Steamboat is the tallest active geyser in the world. Even the little eruptions we’ve seen this spring are 10 times the size of a typical Old Faithful blast. That means back in 2014, Steamboat was more than 20 times what you see at Old Faithful.

But Old Faithful got its name for a reason. You can practically set your watch by it. Not so much for Steamboat. After 1911 it went to sleep for 50 years. 

Then it roared to life in 1961, picked up the pace in 1962, and was spouting water at a twice a month rate through 1965. 

Then it slowed back down and eventually took a nine-year rest before shooting skyward again in 1982 and 1983.

So what’s going on? Well, scientists know what heats things up in Yellowstone.

Hank Heasler explained, “A mass of very hot molten rock, moving up towards the surface. As it moves up it starts to break the overlying rock.”
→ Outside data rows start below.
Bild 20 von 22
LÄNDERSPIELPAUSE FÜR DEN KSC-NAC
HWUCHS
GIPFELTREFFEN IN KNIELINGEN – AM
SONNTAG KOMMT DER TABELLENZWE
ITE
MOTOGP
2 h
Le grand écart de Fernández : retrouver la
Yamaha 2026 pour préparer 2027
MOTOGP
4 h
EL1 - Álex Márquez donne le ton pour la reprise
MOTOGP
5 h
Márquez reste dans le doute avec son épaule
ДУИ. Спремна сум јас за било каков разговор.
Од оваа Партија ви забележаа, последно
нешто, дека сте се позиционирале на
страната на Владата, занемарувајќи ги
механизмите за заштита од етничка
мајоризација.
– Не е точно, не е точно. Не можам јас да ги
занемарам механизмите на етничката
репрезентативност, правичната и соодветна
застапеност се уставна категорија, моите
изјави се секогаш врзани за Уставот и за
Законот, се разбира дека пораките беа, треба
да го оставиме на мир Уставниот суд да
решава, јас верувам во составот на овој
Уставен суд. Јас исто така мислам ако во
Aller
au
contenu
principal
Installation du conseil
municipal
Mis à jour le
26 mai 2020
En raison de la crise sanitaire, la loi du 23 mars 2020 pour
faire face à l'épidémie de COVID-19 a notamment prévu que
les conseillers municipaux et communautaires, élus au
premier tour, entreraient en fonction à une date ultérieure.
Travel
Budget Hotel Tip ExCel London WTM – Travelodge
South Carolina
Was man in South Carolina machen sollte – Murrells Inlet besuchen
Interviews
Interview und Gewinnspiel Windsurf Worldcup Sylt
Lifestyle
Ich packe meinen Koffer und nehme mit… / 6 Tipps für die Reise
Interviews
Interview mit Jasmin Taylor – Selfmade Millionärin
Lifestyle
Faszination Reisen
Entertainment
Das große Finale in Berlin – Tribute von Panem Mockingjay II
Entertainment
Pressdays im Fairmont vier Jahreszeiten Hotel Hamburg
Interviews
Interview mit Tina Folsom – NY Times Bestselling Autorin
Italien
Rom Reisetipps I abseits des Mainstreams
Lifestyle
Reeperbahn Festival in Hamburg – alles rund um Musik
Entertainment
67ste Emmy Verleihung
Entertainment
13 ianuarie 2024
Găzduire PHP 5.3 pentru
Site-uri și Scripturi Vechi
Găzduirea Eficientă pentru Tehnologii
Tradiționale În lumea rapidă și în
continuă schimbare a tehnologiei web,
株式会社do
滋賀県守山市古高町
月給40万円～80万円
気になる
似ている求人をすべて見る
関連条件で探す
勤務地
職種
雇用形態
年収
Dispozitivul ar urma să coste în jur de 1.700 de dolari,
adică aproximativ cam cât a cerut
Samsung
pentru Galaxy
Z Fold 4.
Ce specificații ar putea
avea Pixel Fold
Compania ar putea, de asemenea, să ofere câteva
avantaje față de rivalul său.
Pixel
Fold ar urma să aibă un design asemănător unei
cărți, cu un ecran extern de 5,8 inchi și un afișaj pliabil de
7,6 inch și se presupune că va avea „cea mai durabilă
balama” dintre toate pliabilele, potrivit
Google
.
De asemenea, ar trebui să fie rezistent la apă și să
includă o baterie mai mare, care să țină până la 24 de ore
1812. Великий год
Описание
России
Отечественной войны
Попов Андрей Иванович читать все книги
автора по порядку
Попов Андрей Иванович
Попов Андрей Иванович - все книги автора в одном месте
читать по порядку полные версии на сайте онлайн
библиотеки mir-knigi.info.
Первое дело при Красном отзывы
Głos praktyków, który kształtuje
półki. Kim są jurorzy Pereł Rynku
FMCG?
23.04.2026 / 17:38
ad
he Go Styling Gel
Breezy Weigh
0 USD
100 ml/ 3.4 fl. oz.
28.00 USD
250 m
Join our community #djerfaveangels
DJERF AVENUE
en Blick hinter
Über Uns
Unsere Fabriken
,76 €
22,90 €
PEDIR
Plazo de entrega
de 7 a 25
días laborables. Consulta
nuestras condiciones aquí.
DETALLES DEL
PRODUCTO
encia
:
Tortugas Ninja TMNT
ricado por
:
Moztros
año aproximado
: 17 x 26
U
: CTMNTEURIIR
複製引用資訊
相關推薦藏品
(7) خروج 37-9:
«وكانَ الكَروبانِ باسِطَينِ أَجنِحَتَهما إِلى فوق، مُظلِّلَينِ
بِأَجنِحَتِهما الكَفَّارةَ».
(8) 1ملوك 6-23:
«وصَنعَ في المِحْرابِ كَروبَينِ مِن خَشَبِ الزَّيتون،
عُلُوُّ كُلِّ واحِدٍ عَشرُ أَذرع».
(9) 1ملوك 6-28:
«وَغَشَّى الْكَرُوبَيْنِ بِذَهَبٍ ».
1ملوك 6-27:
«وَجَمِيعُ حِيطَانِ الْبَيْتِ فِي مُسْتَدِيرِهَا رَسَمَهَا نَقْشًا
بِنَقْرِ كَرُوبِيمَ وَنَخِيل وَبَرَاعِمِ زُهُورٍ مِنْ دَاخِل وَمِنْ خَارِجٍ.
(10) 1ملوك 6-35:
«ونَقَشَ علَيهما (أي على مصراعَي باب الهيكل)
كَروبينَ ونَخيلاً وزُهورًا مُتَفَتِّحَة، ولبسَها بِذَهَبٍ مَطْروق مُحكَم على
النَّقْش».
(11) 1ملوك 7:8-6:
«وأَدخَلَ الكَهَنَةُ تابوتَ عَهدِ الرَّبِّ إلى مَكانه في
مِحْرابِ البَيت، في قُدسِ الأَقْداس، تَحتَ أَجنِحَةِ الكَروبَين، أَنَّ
But what exactly causes Steamboat to wake up and go crazy at wild intervals? Scientists simply don’t really know. There are plenty of theories, but as for proof? We’re still waiting for that.

Still, most scientists who are posting about thermal activity in Yellowstone don’t think this is a prelude to a volcanic eruption. They’re not convinced that the dreaded "super volcano" is likely to awaken soon and most say any activity is likely to be small scale.

Sort of. Heasler said, “They may be even as large as a Mount St. Helen’s eruption, or even much smaller than that. Maybe an individual vent that puts out a very nice Hawaiian-type basalt flow.”

In the meantime, enjoy the water and steam show.


(MARCH 18, 2018) Steamboat Geyser, the tallest active geyser in the world, may have erupted on Thursday, according to Yellowstone National Park officials.

The last major eruption happened on September 3, 2014.

Park geologists compared first-hand reports with readings from remote U.S. Geological Survey thermal sensors and said the eruption may have been one in a series of minor eruptions.

The sensors are now offline, but staff are troubleshooting the equipment and may deploy new ones.

Steamboat Geyser’s activity is very irregular; it was dormant from 1911 to 1961.

According to the Park, only Waimangu Geyser in New Zealand has surpassed Steamboat Geyser to greater heights, but not in more than 100 years.

Steamboat’s minor and major eruptions are unpredictable, but major eruptions can reach heights of more than 300 feet. 

As usual for this time of year, roads to the Norris Geyser Basin are closed for spring plowing.